Because of a decade-long droop in new-home sales, builders weren’t prepared for the boom with new communities they could pop up to meet the rise in demand.
In the boom, “they woke up,” Doersching said, but the process of starting a community, including getting plans approved and permitted by local authorities, takes a few years.
Seeing so many communities come online in the quarter “was like ‘wow’ for us,” Doersching said, because “we’ve been saying that if these large builders could get more supply going, they’ll see sales because there’s demand.”
While waiting for the pipeline to deliver, the new-home industry dipped in 2024. The number of new homes sold during the year was down 1% from 2023, Tracy Cross reports, to 5,006 sales. The decline parallels the performance of home sales overall for the region, which were down about 1.3% at year-end.
Even so, new-home sales stayed above 5,000 last year for the third time in the 2020s, rising above the trough of the 2010s. It’s a far cry from annual sales of 20,000 or more in the early years of the 21st century, but Doersching has said repeatedly that he believed building more homes would pay off with increased sales.
Illinois has ranked at the bottom of U.S. states for new homes built. Factors include a slow-growing or shrinking population that dampens demand for adding housing units and a highly regulatory climate in the state.

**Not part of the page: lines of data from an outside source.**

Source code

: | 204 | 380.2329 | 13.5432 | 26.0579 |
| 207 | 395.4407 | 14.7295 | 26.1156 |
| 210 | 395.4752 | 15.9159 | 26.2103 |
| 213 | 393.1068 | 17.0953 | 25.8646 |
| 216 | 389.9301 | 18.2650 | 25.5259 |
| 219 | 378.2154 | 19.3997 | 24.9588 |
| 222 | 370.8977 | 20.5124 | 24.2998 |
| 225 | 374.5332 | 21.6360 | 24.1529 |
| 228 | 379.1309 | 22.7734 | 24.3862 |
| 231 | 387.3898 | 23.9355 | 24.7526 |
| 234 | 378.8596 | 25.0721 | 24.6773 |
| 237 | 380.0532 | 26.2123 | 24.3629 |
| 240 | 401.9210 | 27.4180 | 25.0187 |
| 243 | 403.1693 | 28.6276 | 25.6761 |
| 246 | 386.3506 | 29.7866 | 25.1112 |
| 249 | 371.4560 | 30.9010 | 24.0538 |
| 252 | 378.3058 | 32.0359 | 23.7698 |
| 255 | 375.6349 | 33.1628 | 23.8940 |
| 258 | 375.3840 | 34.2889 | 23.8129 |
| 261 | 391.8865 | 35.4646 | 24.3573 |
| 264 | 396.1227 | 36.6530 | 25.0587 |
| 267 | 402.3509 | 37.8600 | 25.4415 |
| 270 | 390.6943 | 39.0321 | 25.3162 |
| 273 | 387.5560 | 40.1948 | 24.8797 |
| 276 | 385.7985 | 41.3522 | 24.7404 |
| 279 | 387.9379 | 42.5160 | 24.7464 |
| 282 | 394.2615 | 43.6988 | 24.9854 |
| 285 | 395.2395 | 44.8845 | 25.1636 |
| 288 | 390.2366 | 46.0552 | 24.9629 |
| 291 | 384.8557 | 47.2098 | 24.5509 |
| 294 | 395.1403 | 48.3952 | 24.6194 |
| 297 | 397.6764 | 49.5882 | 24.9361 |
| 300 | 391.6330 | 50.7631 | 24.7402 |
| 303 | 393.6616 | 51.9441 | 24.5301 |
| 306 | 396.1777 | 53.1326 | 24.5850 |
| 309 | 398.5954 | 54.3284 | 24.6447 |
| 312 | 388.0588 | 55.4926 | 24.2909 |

Strong demand for the modest inventory they’ve been building may finally have convinced companies to increase their Chicago-area production. Five companies with the most sales, between 400 and 1,100 units, according to Tracy Cross data, are all national firms that have a policy of not commenting on local sales figures.
The five top-selling homebuilders were Texas-based D.R. Horton, Florida-based Lennar, Georgia-based Pulte Group/Del Webb, Ohio-based M/I Homes and Virginia-based Ryan Homes — all with sales of 400 or more during 2024. Locally owned Lexington Homes ranked sixth, with fewer than 100 homes.